-- DOCUMENT EXCERPT --
# # #
Tuesday, August 2, 2016

Vada (Urad Dal + Chana Dal) Sambar.

All time Favourite "Vada Sambar" ....... Here the Vada is prepared using Urad Dal And Chana Dal ......... For Sambar I have added Brinjal (Vangi), Potatoes and Bottle Gourd (Lauki) ........ Totally Yumz ........

Vada Sambar needs no introduction to any Indian all over the world. The dish is so famous and liked by all that people simple yearn to eat this often. Vada sambar is served during breakfast at most of the GSB / Konkani Saraswat marriages or thread ceremony functions. Learning to make a perfect vada is an art that can be learned only thru’ repeated efforts. If you cannot make a perfect holed vada, do not fret or feel that the batter will now go wasted. You can drop large spoonful of batter into hot oil and make them into round shape, which we call biscuit ambado in konkani. Both are the same in different shapes, that’s all. It took me some years to perfect this and sometimes still it becomes difficult if the batter consistency goes wrong by haste. Here however, I have prepared the vada with the addition of chana dal, just for a little bit of variation. Even I was making this variation for the first time. But yes, though a little bit different, it turned out quite well. For step by step pictures for the benefit of people who are not aware of the proceedure, you can check up on my link given below of the Urad dal Vada recipe posted earlier, coz. the steps are same, though I have repeated the proceedure below. But if still in doubt, please check on any You tube for the method, to understand a visual proceedure. Sambar is usually served the same all over with some veggies in it. You can follow any sambar recipe or any other curry you wish to serve with the vadas. You can serve them with coconut chutney, which is another fantastic combo. 

Wash and soak 1 heaped cup of split urad dal along with ½ cup of chana dal together for 2 hrs. Do not soak for more time, 2 hrs is sufficient. If the weather is too hot, then even 1.5 hrs is more than enough. Once again wash and allow to drain in a colander. The water has to be drained off properly, so leave it on the colander, shaking it often for at least 20-25 minutes.
# # #
-- DATASET EXCERPTS --
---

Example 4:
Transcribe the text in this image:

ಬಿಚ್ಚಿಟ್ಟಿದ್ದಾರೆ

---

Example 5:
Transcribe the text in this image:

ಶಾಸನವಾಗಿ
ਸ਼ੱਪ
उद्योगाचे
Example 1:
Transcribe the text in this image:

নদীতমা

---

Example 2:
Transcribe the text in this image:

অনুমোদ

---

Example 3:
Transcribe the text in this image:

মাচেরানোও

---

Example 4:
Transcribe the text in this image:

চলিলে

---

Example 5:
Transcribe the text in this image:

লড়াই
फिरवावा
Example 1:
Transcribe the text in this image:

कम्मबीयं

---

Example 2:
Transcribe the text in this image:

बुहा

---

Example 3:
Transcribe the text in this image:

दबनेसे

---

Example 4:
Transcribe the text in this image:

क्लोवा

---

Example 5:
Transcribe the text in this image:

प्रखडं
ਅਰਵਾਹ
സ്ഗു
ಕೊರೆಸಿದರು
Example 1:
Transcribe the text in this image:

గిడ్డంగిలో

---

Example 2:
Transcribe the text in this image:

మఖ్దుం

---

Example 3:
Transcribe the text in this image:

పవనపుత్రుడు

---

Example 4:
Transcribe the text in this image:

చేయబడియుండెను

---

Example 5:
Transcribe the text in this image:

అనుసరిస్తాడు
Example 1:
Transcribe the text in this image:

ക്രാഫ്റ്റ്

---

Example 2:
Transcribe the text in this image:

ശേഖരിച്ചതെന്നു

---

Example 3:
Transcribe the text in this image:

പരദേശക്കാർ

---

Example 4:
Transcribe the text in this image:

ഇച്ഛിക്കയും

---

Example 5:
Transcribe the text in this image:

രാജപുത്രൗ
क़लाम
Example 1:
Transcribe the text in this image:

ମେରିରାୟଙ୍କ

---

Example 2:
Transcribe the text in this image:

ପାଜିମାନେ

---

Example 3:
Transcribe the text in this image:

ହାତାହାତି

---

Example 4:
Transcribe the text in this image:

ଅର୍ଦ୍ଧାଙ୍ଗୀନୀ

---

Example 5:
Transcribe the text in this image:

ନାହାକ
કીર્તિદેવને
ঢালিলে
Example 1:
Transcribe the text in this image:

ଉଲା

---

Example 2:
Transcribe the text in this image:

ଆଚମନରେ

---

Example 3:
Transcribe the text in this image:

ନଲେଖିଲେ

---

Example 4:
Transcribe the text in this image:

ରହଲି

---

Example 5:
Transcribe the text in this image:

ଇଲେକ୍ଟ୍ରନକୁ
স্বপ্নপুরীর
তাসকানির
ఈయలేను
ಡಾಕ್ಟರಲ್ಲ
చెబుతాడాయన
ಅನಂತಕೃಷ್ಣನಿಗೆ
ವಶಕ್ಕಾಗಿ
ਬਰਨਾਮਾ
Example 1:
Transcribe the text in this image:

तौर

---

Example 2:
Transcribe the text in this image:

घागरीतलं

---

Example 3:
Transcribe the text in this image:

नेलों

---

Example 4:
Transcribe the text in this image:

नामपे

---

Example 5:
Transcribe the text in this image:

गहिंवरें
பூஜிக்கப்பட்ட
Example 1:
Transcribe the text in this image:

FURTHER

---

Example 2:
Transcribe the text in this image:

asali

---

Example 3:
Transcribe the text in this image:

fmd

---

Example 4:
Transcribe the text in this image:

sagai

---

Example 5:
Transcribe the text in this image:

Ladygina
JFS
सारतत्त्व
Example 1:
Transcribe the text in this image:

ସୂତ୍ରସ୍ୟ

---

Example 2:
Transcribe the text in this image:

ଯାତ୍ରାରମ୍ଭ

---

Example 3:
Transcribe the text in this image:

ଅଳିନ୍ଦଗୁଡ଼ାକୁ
# # #
-- YOUR INSTRUCTIONS --
Which vegetables go into the sambar in the vada sambar recipe?

-- REPLY TO THE EXERCISE --
Brinjal (vangi), potatoes and bottle gourd (lauki).